Auch in der anschließenden Diskussion sind sich alle einig. „Wir sollten den Schüler*innen keine Fragen stellen, die wir selbst beantworten können.“ sagt eine Lehrerin. „Die Schüler*innen stellen die Fragen schon von selbst.“ „Wir sollten mehr miteinander lernen als unser Wissen aufdrücken zu wollen.“ wird sie von einer anderen Lehrerin unterstützt. Ein Oberstufenlehrer fasst es so zusammen: „Der Fremdsprachen-Unterricht ist oft noch sehr lehrerzentriert.“

Die große Frage, die bleibt: Wie können wir die Lehrer*innenausbildung so verändern, dass in den Schulen Autonomie und inklusives Sprachenlernen Normalität wird?

Die Lehrkräfteausbildung an den Universitäten hat noch Entwicklungspotential, wird in der Diskussion deutlich. Denn die Lehre in der Uni sei teilweise noch immer zu konfrontativ und frontal, aber nicht interaktiv, sind sich alle einig.

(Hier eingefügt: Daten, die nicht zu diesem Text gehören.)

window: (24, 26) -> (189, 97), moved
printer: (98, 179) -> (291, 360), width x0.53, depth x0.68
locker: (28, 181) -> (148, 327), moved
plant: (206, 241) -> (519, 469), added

Es bleibt das Warten auf den großen „Mind Change“ in der Bildung.

Inhalte der Workshops des LASIG-Events:

Leni Dam: „Concrete ideas for inclusion in the foreign language learning environment.“

Im Workshop von Leni Dam arbeiten die Teilnehmenden konkrete und sofort umsetzbare Ideen für eine inklusive Fremdsprachenumgebung aus.

Ewa Gorna: „Students as material creators.“

Ewa Gorna gibt in ihrem Workshop die Möglichkeit, eigenes Material zu erstellen, um zu erleben, was, wie und mit welchem Ergebnis Schüler*innen auch in dem Bereich des Fremdsprachenmaterials selbständig und kreativ werden können.

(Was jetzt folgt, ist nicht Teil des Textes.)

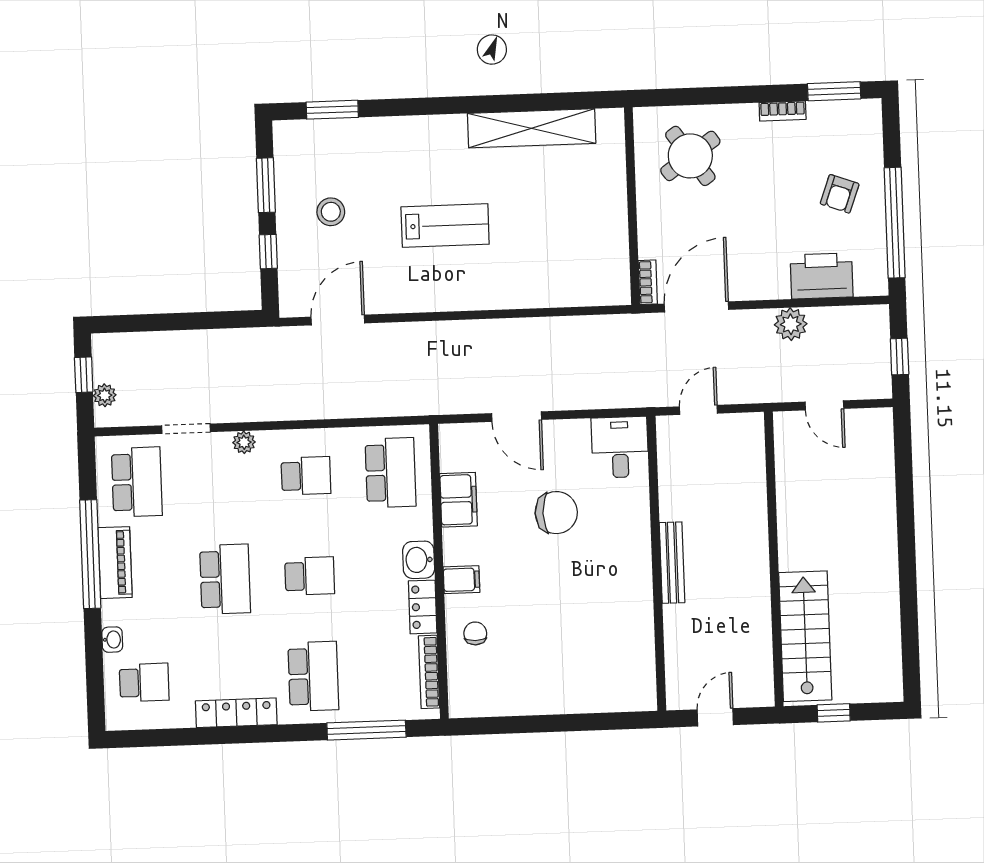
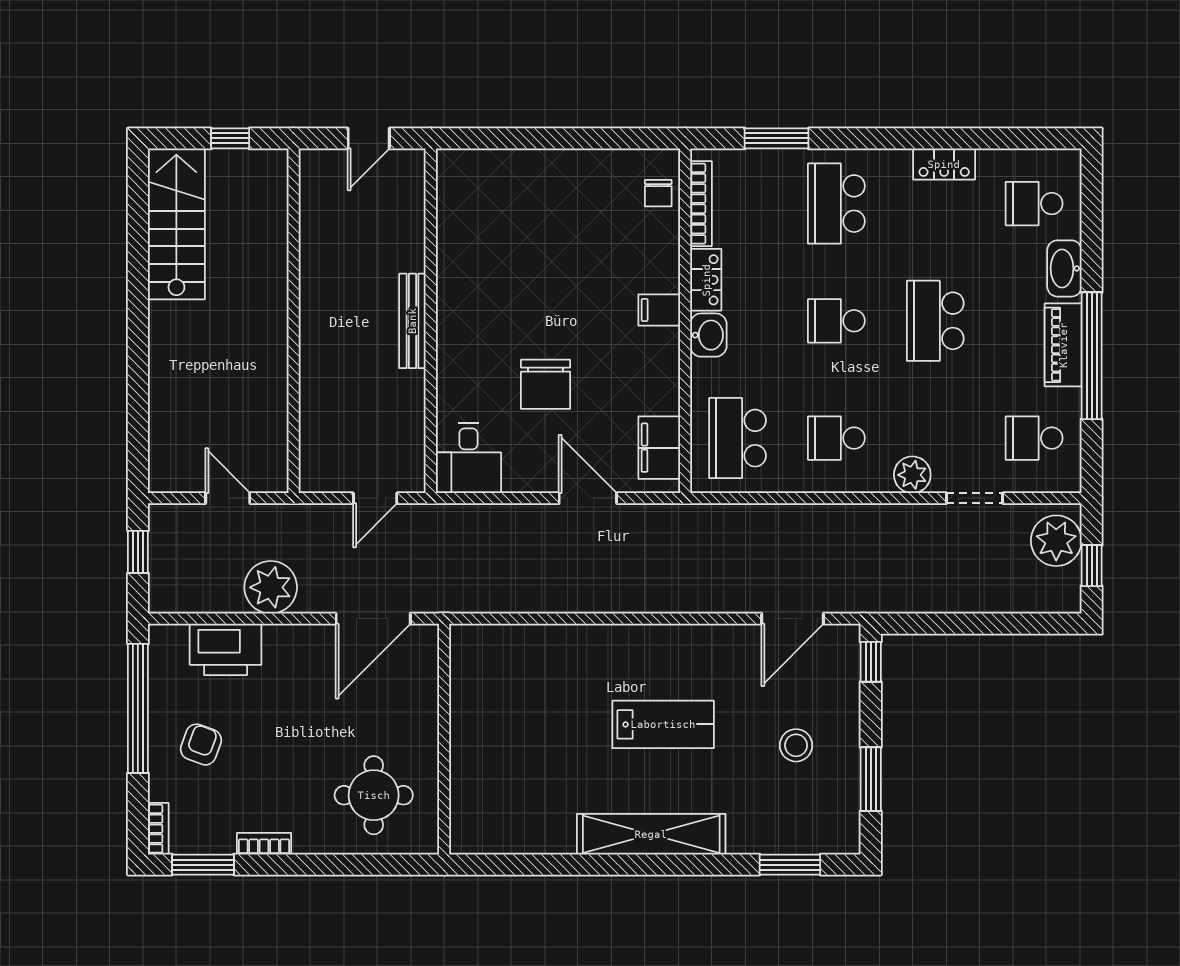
shelving: (532, 128) -> (651, 834), moved
round table: (690, 156) -> (374, 795), turned 35
lab bench: (445, 225) -> (663, 724), turned 180
window: (268, 252) -> (871, 662), moved
bookcase: (648, 282) -> (158, 829), moved, turned 180
plant: (791, 324) -> (271, 587), width x1.36, depth x1.36
plant: (105, 395) -> (1056, 541), width x1.87, depth x1.87
plant: (244, 442) -> (912, 475), width x1.38, depth x1.38
school desk: (137, 482) -> (1034, 438), width x0.54
filing cabinet: (459, 500) -> (659, 448), moved
chair: (556, 513) -> (546, 384), turned -90
chair: (475, 633) -> (658, 193), moved
stairs: (805, 636) -> (176, 224), moved, turned 180
washbasin: (112, 640) -> (1064, 268), width x1.91, depth x1.45
locker: (236, 713) -> (944, 164), width x0.66
window: (366, 730) -> (777, 138), width x0.69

Katja Heim: „How does an inclusive spirit materialize in school-based foreign language learning?“

Katja Heim untersucht, wie ein inklusiver Spirit in Schulen, dem Fremdsprachenklassenzimmer und in den Interaktionen zwischen Lehrkraft und Schüler*innen erfasst werden kann. In einer lebhaften Diskussion unter allen Beteiligten wird über die eigenen Lernsettings diskutiert.

Annika Albrecht & Carmen Becker: „We are all different-we are all the same!„

Annika Albrecht & Carmen Becker zeigen anhand von Arbeiten der Schüler*innen, dass zwar jedes Individuum unterschiedliche Kompetenzen und Interessen mitbringt, es jedoch auch universelle verbindende Elemente unter den Menschen gibt: Jeder Mensch hat das Bedürfnis nach Wachstum, möchte Dinge erforschen und kommunizieren.